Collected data
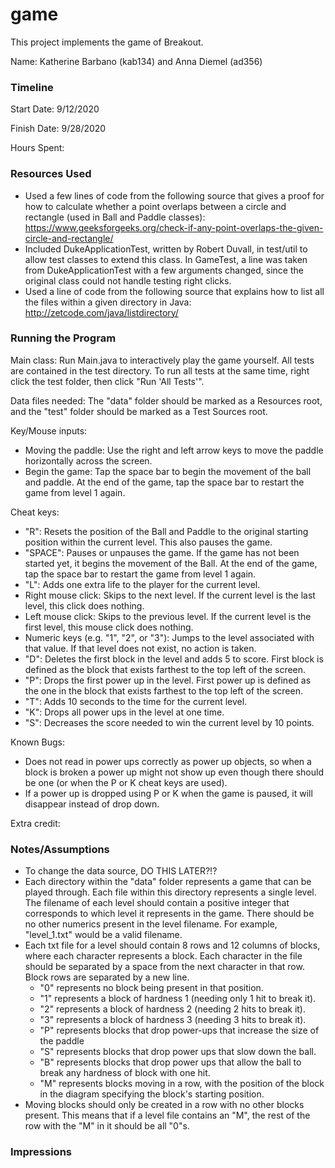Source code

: game
====

This project implements the game of Breakout.

Name: Katherine Barbano (kab134) and Anna Diemel (ad356)

### Timeline

Start Date: 9/12/2020

Finish Date: 9/28/2020

Hours Spent: 

### Resources Used
- Used a few lines of code from the following source that gives a proof
for how to calculate whether a point overlaps between a circle and rectangle
(used in Ball and Paddle classes):
https://www.geeksforgeeks.org/check-if-any-point-overlaps-the-given-circle-and-rectangle/
- Included DukeApplicationTest, written by Robert Duvall,
 in test/util to allow test classes to extend this class. In GameTest,
 a line was taken from DukeApplicationTest with a few arguments changed,
 since the original class could not handle testing right clicks.
- Used a line of code from the following source that explains how to list
all the files within a given directory in Java:
http://zetcode.com/java/listdirectory/

### Running the Program

Main class: Run Main.java to interactively play the game yourself.
All tests are contained in the test directory. To run all tests at
the same time, right click the test folder, then click "Run 'All Tests'".

Data files needed: The "data" folder should be marked as a Resources
root, and the "test" folder should be marked as a Test Sources root.

Key/Mouse inputs:
- Moving the paddle: Use the right and left arrow keys to move
the paddle horizontally across the screen.
- Begin the game: Tap the space bar to begin the movement of the ball
and paddle. At the end of the game, tap the space bar to restart the
game from level 1 again.

Cheat keys:
- "R": Resets the position of the Ball and Paddle to the original
starting position within the current level. This also pauses the game.
- "SPACE": Pauses or unpauses the game. If the game has not been
started yet, it begins the movement of the Ball. At the end of the game, tap the space bar to restart the
game from level 1 again.
- "L": Adds one extra life to the player for the current level.
- Right mouse click: Skips to the next level. If the current level is the last level,
this click does nothing.
- Left mouse click: Skips to the previous level. If the current level is
the first level, this mouse click does nothing.
- Numeric keys (e.g. "1", "2", or "3"): Jumps to the level associated with that value. If that level
does not exist, no action is taken.
- "D": Deletes the first block in the level and adds 5 to score. First block is defined as the block that exists farthest to the top left
of the screen.
- "P": Drops the first power up in the level. First power up is defined as the one in the block that exists farthest to the top left of the screen.
- "T": Adds 10 seconds to the time for the current level.
- "K": Drops all power ups in the level at one time.
- "S": Decreases the score needed to win the current level by 10 points.

Known Bugs:
- Does not read in power ups correctly as power up objects,
so when a block is broken a power up might not show up even
though there should be one (or when the P or K cheat keys are used).
- If a power up is dropped using P or K when the game is paused,
it will disappear instead of drop down.

Extra credit:


### Notes/Assumptions
- To change the data source, DO THIS LATER?!?
- Each directory within the "data" folder represents a game that can
be played through. Each file within this directory represents a single
level. The filename of each level should contain a positive integer
that corresponds to which level it represents in the game. There should
be no other numerics present in the level filename. For example,
"level_1.txt" would be a valid filename.
- Each txt file for a level should contain 8 rows and 12 columns of
blocks, where each character represents a block. Each character in the
file should be separated by a space from the next character in that row.
Block rows are separated by a new line.
    - "0" represents no block being present in that position.
    - "1" represents a block of hardness 1 (needing only 1 hit to break it).
    - "2" represents a block of hardness 2 (needing 2 hits to break it).
    - "3" represents a block of hardness 3 (needing 3 hits to break it).
    - "P" represents blocks that drop power-ups that increase the size of the paddle
    - "S" represents blocks that drop power ups that slow down the ball.
    - "B" represents blocks that drop power ups that allow the ball to break any
      hardness of block with one hit.
    - "M" represents blocks moving in a row, with the position of the block in the diagram
      specifying the block's starting position.
- Moving blocks should only be created in a row with no other blocks present.
This means that if a level file contains an "M", the rest of the row with
the "M" in it should be all "0"s.

### Impressions

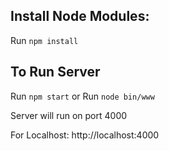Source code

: ## Install Node Modules:

Run `npm install`

## To Run Server

Run `npm start` or Run `node bin/www`

Server will run on port 4000

For Localhost: http://localhost:4000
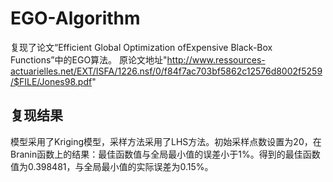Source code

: # EGO-Algorithm
复现了论文“Efficient Global Optimization ofExpensive Black-Box Functions”中的EGO算法。
原论文地址"http://www.ressources-actuarielles.net/EXT/ISFA/1226.nsf/0/f84f7ac703bf5862c12576d8002f5259/$FILE/Jones98.pdf"

## 复现结果
模型采用了Kriging模型，采样方法采用了LHS方法。初始采样点数设置为20，在Branin函数上的结果：最佳函数值与全局最小值的误差小于1%。得到的最佳函数值为0.398481，与全局最小值的实际误差为0.15%。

● **WHAT IS BEING ASKED**:
Retype only the lines that run from the first line of the entries above to the line containing "in test/util to", both included. Do not carry over any pictures.

● **SOLUTION TO THIS PROBLEM**:
Source code

: game
====

This project implements the game of Breakout.

Name: Katherine Barbano (kab134) and Anna Diemel (ad356)

### Timeline

Start Date: 9/12/2020

Finish Date: 9/28/2020

Hours Spent: 

### Resources Used
- Used a few lines of code from the following source that gives a proof
for how to calculate whether a point overlaps between a circle and rectangle
(used in Ball and Paddle classes):
https://www.geeksforgeeks.org/check-if-any-point-overlaps-the-given-circle-and-rectangle/
- Included DukeApplicationTest, written by Robert Duvall,
 in test/util to allow test classes to extend this class. In GameTest,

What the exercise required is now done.